Why I no longer wish to identify as a mental health professional

After 25 years as a practicing mental health professional in multiple capacities, I have decided that I no longer wish to operate in that system. Therefore, I am abandoning the therapist identity and the culture that goes with it in order to adopt an alternative professional role that can best be captured as a guide, coach, counselor, or mentor.

Consequently, I will be operating outside of what has become a repressive and intrusive mental health culture and regulatory environment that is getting worse every day. This will allow me to practice with the professional freedom that gives my clients the best chance of success and does not compromise my values. I hope my example shines the way for others to follow.
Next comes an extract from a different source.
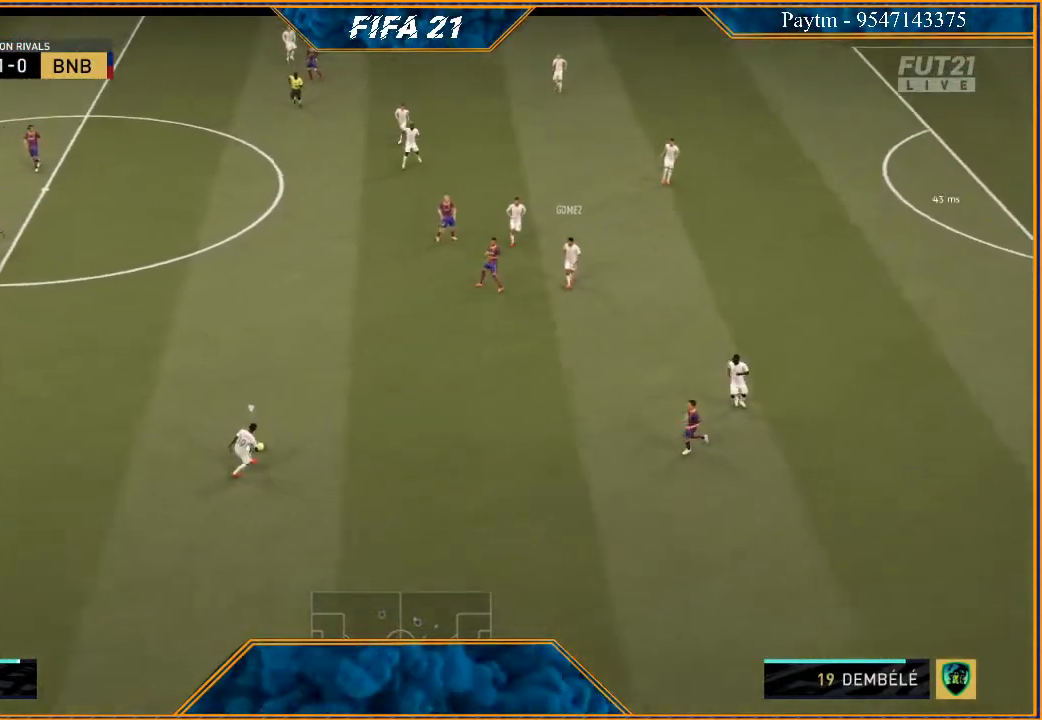
{"buttons": ["L2", "R2"], "left_stick": "up-right", "right_stick": "center", "events": [[67, "left_stick", "right"], [267, "left_stick", "up-right"]]}
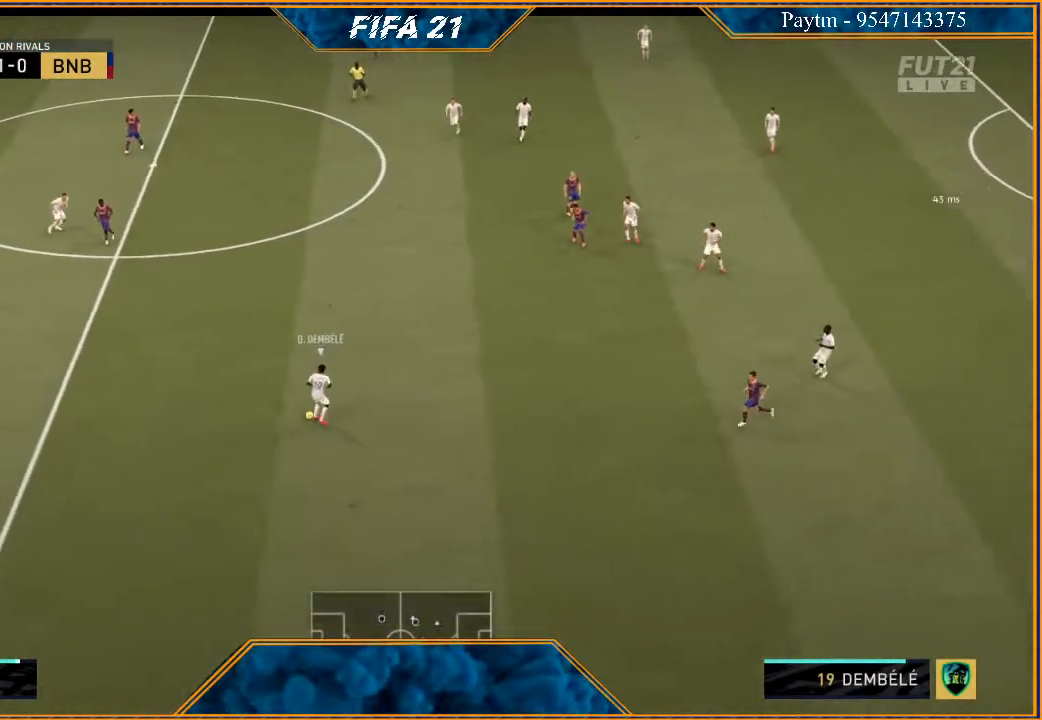
{"buttons": ["L2", "R2"], "left_stick": "up-right", "right_stick": "center", "events": []}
I am in values conflict in the following areas:

  • I am tired of having to put a label on someone in order to be paid to help them.
  • I do not like having to compromise my strengths-based and systems philosophies in order to play in the pathology-based medical/mental health system.
  • I believe the over-medication of America, and especially America’s children, is a national scandal that I do not wish to support by associating with it in any way.
  • I believe the pathology-based assessment and treatment planning documentation requirements that many of us are subjected to in agency settings, are draconian, anti-therapeutic, and immoral.
  • I am alarmed by the recent disclosures of massive governmental intrusions on patient privacy and believe I am complicit in harming my clients by subjecting them to those abuses via their relationship with me.
  • I believe progress notes that therapists are required to do, harm clients more often than they help them.
  • I believe the mental health system will continue to deteriorate as the Affordable Care Law is implemented.
In my new coaching role I will function similarly as I have in my role as a military and family life counselor for these past five years. This is a professional role that has been sanctioned by the Department of Defense, and thus has the full support of the United States government. In that capacity I help service-members and their families solve problems and seek solutions without intervening in mental health situations. As importantly, in order to protect the privacy of service-members and their families, we keep no progress notes and we write nothing down that could compromise personally identifiable information. If it is good for the military it is good for all American citizens.

Nothing bad has happened to me that has lead me to this action. This is a voluntary decision that will simply allow me to be more congruent with my values in my professional life. I am tired of going along to get along. Many senior practitioners of mental health services have already taken this step. My hope is that others will follow as more and more professionals abandon a mental health system that is broken and increasingly uncompromising.